In our convolution requirement, we want to change these components by keeping everyone else identical. This can be easily done by inheritance
This way we can avoid much of the repetition of the code. Class methods such as
train_loader kept exactly the same and the legacy allows us to copy it automatically.
If you notice carefully, in the previous model. The propagation step involved flattening the vector before feeding it to the encoder. For Convolution VAE, we don’t want to do this flattening because it prevents us from 2D conversions.
Looks like the legacy works, we need to do a code fix!
Basically, a code fix makes some changes to the code while maintaining external functionality. This means that the code still has the same behavior with respect to inputs and outputs. A correction can be made to speed up the code or, in our case, streamline the code so that we can reuse it elsewhere.

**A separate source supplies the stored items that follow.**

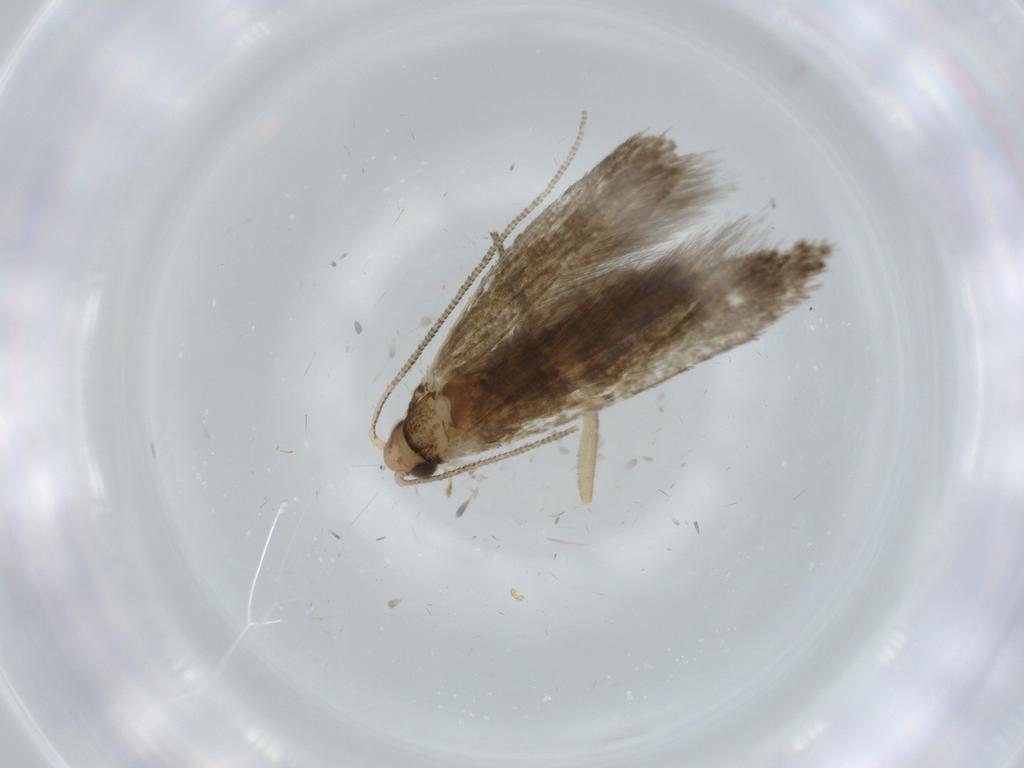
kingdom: Animalia
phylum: Arthropoda
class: Insecta
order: Lepidoptera
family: Meessiidae
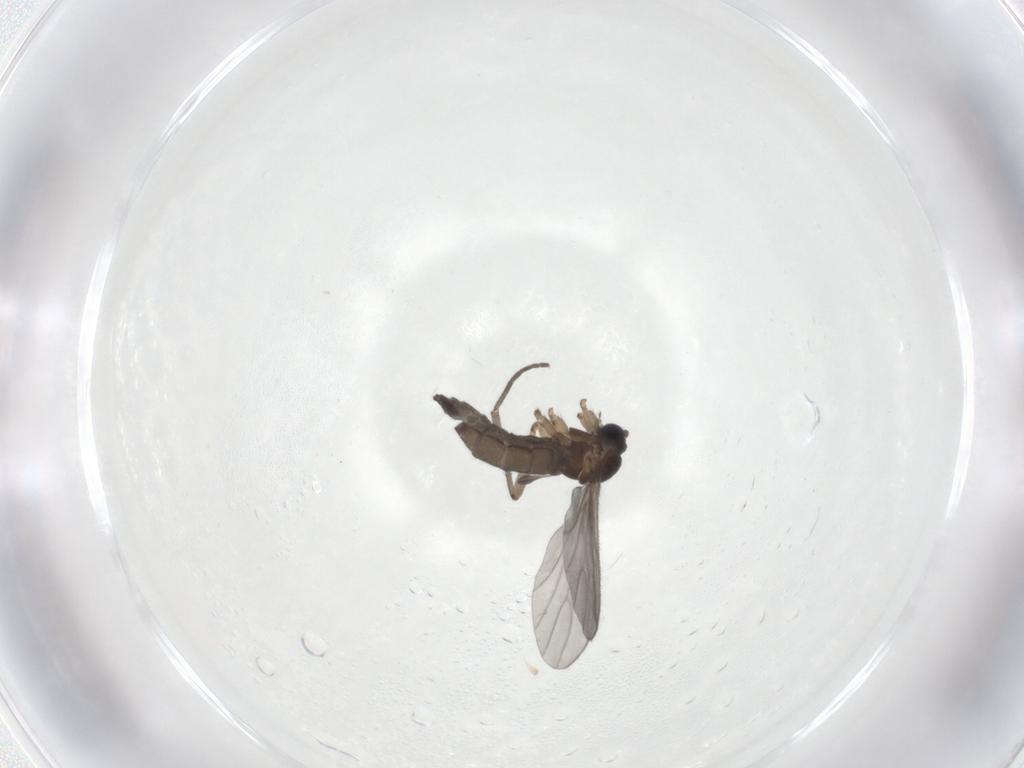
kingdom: Animalia
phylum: Arthropoda
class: Insecta
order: Diptera
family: Sciaridae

Instead of rewriting the entire propagation step, we can modify our code so that the input voltage flattens and modifies back to 28 x 28 inside
self.decoder instead of being inside the forward function.

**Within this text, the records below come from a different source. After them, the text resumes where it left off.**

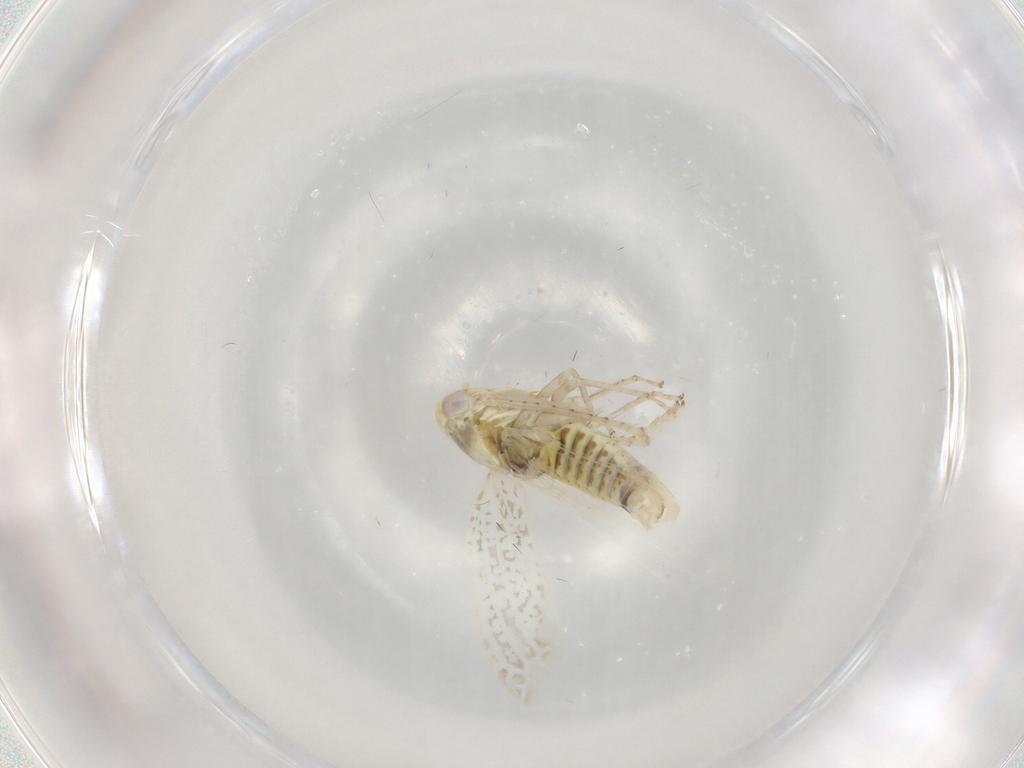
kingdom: Animalia
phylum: Arthropoda
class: Insecta
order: Hemiptera
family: Cicadellidae
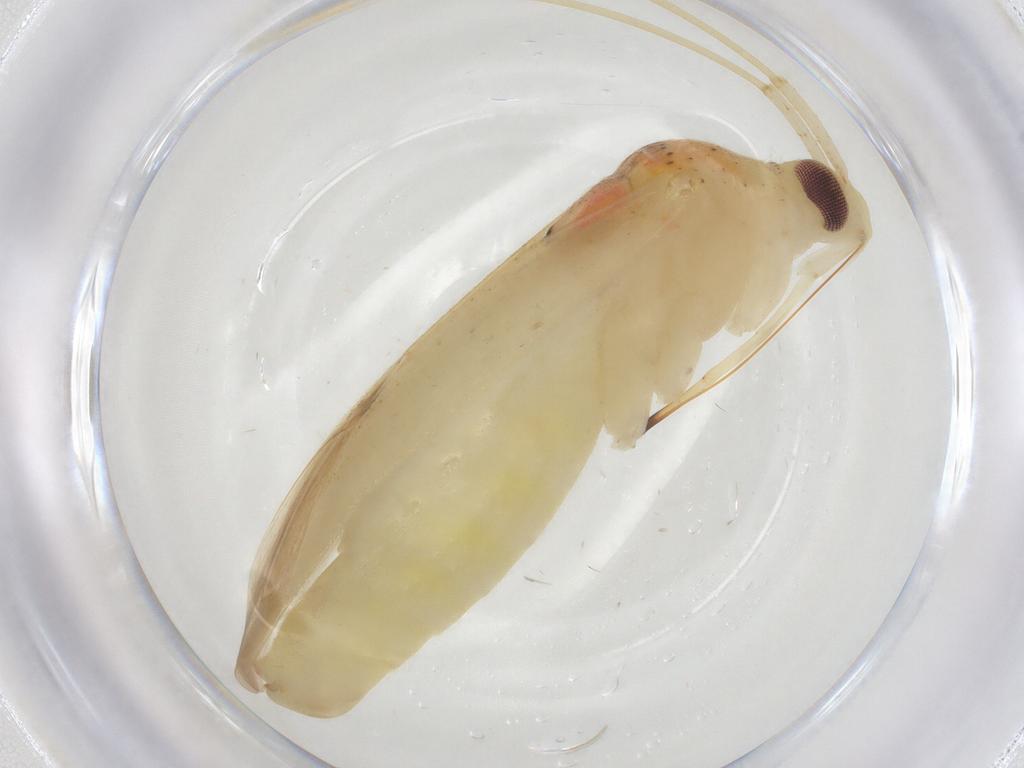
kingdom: Animalia
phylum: Arthropoda
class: Insecta
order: Hemiptera
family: Miridae
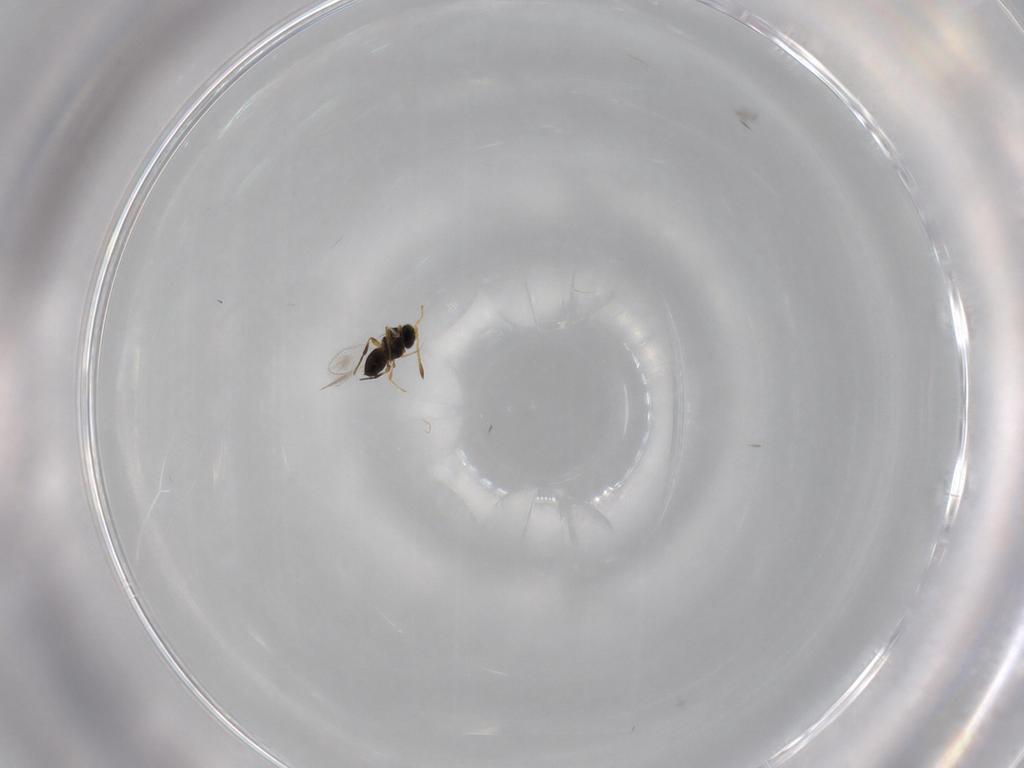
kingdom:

This allows the model to be more versatile because it can accommodate different encoders, such as convolution, where we don’t want to flatten the input vector.
But hold on! Let’s not do refraction yet. The worst thing you want to happen is that your model will break when you make code changes. We want to ensure that the VAE model continues to do exactly the same thing after reconstruction.
One good way to ensure that your project continues to work after the changes is to write unit tests.
Unit tests are simple scripts that you can use to make sure your code is working correctly. In the context of our model, we need to ensure that the model we build can continue to train and the gradients continue to grow well.
To do this, we use pytest, which is a powerful library for writing unit tests that also includes useful debugging tools to find out why tests fail.
First, we create a folder in the directory named
tests. Within this folder, we create a file named
test_model.py. This saves all necessary device tests.
Define a simple test:
Another great feature of the pytest is that it automatically searches the package for test functions. As long as the function name starts
test, pytest performs the test accordingly.
pytest on the command line we can confirm that the test passes.
Now that the appropriate testing systems are in place, we can begin making code changes.
One important thing to understand about PyTorch modules is that they are basically functions. When the input is passed to any PyTorch module, it simply performs some operations and increments the gradients.
This means that even simple formatting operations can be formatted as a PyTorch object.
Simply take the first line of the old forward function and add it as a module. Placement in this way
Flatten() as an encoder module performs the same.
Now enter the code for the stack module. For the MNIST dataset, this module converts the tensor back to its original form, which is (1,28,28)
In our case, because the images are in black and white, there is only one channel, but a stack module is built that can also work with color images.
To do this, we need to store information from the data in the model itself. This is done by transferring the original form of the data as parameters to the module. These parameters are channels, height and width. The forward operation is then a
view similar operation as the flattening module.
To store these parameters, we must use __inside of it__ function. This allows us to store these parameters as class variables. To do this, we first format it as a PyTorch module and this is done by calling
Now that we’ve confused these design functions into our own objects, we can use them
nn.Sequential define these functions as part of encoder and decoder modules.
And just like change operations are a part
Perform unit tests to verify that the code is working.
Nice! The test passes and the code executes as expected.